■ **Brief a**
Set down word for word the part of the passage on cloud usage metrics starting at "Further, the justification" and ending at "corresponding predefined threshold.".
━━━━━ Source document
In some embodiments, the usage metrics receiving module 202 may also receive budget data (e.g., monthly budget) in order to optimize resource utilization in light of financial constraints. The budget data may be retrieved through techniques such as, Governance Check (GC). The GC may include identifying the Business Unit (BU) and project from CICD pipeline/plugin input, getting the monthly budget for the identified application/project by using CloudHealth/Lambda API, estimating usage for the month based on last 1-2 days of usage using Lambda API, arriving at remaining budget for the application, calculate cost of resources being launched using Google Cost Estimation API, and allowing job if available budget (which is equal to (total monthly budget—estimated usage for the month from existing jobs—estimate of the cost of resources from the current template)) is greater than 0. It should be noted that budget data comes from FinOps team into Cloud Health and gets uploaded into RDS/MySQL using OneCloud scheduled jobs.
Further, the justification determination module 204 may receive the set of usage metrics 214 from the usage metrics receiving module 202. The justification determination module 204 may determine a justification based on a predefined threshold corresponding to each of the set of usage metrics 214 of the data cluster through one or more Application Programming Interfaces (APIs). The justification may imply an end objective to be achieved to optimize resource utilization of the cloud-based data processing platform. For example, justification determination module 204 may determine that a data cluster is underutilized. Then, the justification for the data cluster may be “downsize underutilized cluster”. To determine the justification, the justification determination module 204 may compare each of the set of usage metrics 214 with the corresponding predefined threshold.
━━━━━━━━━━
■ **Brief b**
Extract the listing below word for word, starting at its first line and ending at the line that contains "so in the first", with both of those lines included.
━━━━━ Input data
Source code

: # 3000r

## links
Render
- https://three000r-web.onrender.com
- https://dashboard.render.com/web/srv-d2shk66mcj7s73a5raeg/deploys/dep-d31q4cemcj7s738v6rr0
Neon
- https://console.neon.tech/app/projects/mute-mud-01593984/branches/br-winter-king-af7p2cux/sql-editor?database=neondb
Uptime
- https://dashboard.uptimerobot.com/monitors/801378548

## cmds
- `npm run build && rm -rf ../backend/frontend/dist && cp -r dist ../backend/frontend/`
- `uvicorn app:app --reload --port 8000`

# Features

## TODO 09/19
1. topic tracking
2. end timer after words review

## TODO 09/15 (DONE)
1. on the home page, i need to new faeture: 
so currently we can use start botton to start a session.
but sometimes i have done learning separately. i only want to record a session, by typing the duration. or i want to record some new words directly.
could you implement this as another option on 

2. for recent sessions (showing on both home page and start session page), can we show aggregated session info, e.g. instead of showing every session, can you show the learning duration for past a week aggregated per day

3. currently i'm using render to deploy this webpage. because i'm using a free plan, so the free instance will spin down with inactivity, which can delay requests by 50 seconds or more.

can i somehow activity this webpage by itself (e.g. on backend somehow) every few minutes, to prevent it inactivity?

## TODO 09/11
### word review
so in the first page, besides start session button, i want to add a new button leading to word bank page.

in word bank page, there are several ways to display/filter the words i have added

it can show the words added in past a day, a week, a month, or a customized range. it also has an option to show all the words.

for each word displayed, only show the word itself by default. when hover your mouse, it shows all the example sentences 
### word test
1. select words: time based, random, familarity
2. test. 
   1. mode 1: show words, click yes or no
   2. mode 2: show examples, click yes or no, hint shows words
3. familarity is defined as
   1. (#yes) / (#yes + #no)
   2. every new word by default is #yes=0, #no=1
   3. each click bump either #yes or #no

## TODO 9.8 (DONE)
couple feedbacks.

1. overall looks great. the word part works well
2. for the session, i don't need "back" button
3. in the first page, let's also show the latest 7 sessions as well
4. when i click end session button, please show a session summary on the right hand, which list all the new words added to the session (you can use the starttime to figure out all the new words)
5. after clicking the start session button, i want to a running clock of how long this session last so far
━━━━━━━━━━
■ **Written answer a**
Further, the justification determination module 204 may receive the set of usage metrics 214 from the usage metrics receiving module 202. The justification determination module 204 may determine a justification based on a predefined threshold corresponding to each of the set of usage metrics 214 of the data cluster through one or more Application Programming Interfaces (APIs). The justification may imply an end objective to be achieved to optimize resource utilization of the cloud-based data processing platform. For example, justification determination module 204 may determine that a data cluster is underutilized. Then, the justification for the data cluster may be “downsize underutilized cluster”. To determine the justification, the justification determination module 204 may compare each of the set of usage metrics 214 with the corresponding predefined threshold.

■ **Written answer b**
Source code

: # 3000r

## links
Render
- https://three000r-web.onrender.com
- https://dashboard.render.com/web/srv-d2shk66mcj7s73a5raeg/deploys/dep-d31q4cemcj7s738v6rr0
Neon
- https://console.neon.tech/app/projects/mute-mud-01593984/branches/br-winter-king-af7p2cux/sql-editor?database=neondb
Uptime
- https://dashboard.uptimerobot.com/monitors/801378548

## cmds
- `npm run build && rm -rf ../backend/frontend/dist && cp -r dist ../backend/frontend/`
- `uvicorn app:app --reload --port 8000`

# Features

## TODO 09/19
1. topic tracking
2. end timer after words review

## TODO 09/15 (DONE)
1. on the home page, i need to new faeture: 
so currently we can use start botton to start a session.
but sometimes i have done learning separately. i only want to record a session, by typing the duration. or i want to record some new words directly.
could you implement this as another option on 

2. for recent sessions (showing on both home page and start session page), can we show aggregated session info, e.g. instead of showing every session, can you show the learning duration for past a week aggregated per day

3. currently i'm using render to deploy this webpage. because i'm using a free plan, so the free instance will spin down with inactivity, which can delay requests by 50 seconds or more.

can i somehow activity this webpage by itself (e.g. on backend somehow) every few minutes, to prevent it inactivity?

## TODO 09/11
### word review
so in the first page, besides start session button, i want to add a new button leading to word bank page.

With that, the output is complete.